» Brief
If a line in the data below contains "improve", copy it.

» Records
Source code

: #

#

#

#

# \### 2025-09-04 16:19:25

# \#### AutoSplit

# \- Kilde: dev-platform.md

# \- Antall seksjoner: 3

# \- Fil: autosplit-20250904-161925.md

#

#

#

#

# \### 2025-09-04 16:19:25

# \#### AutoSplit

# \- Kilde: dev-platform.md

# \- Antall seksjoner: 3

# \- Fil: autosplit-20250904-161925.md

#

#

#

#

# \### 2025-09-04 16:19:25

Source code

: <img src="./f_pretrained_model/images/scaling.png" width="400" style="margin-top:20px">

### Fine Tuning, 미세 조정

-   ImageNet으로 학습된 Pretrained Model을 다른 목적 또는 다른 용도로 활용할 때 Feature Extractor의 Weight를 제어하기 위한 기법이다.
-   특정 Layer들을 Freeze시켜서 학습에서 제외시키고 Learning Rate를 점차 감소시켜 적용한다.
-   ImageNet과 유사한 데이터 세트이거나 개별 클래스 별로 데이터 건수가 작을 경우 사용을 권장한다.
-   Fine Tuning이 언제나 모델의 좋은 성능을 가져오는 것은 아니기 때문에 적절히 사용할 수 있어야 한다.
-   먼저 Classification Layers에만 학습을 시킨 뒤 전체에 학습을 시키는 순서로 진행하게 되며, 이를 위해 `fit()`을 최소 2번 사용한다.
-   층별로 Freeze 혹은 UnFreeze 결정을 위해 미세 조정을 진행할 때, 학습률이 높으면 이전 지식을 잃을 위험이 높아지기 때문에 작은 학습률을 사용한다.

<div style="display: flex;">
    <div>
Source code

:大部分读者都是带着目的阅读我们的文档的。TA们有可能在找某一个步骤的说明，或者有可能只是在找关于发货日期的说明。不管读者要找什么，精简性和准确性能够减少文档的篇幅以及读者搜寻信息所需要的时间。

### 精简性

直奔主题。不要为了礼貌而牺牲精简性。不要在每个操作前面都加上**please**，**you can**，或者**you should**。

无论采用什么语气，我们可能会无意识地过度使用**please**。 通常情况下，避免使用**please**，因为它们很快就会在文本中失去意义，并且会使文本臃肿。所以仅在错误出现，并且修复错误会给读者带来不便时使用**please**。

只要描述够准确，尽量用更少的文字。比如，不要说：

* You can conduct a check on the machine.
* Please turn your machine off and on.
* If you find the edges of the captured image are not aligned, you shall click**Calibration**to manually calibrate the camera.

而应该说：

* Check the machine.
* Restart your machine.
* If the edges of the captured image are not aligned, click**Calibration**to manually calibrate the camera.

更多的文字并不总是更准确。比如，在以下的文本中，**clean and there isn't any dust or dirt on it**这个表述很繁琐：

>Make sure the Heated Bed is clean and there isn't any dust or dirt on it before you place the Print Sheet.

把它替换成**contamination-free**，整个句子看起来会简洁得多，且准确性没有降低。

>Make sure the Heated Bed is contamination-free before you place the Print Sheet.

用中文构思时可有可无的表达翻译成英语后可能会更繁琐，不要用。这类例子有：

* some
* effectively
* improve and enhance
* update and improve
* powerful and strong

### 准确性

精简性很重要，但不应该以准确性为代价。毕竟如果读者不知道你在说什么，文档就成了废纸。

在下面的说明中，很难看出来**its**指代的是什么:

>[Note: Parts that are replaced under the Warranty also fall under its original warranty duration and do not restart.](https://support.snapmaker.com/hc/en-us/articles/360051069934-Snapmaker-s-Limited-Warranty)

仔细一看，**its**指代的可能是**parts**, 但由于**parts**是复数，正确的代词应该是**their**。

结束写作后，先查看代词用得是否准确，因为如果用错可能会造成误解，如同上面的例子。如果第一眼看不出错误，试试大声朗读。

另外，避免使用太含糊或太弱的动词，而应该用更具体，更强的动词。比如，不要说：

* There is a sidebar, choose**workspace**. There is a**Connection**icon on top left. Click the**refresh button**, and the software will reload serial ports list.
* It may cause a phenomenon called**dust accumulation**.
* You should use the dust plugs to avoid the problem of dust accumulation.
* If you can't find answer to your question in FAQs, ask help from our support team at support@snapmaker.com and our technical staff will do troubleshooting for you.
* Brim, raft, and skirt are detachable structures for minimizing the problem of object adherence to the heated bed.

» Task answer
* improve and enhance
* update and improve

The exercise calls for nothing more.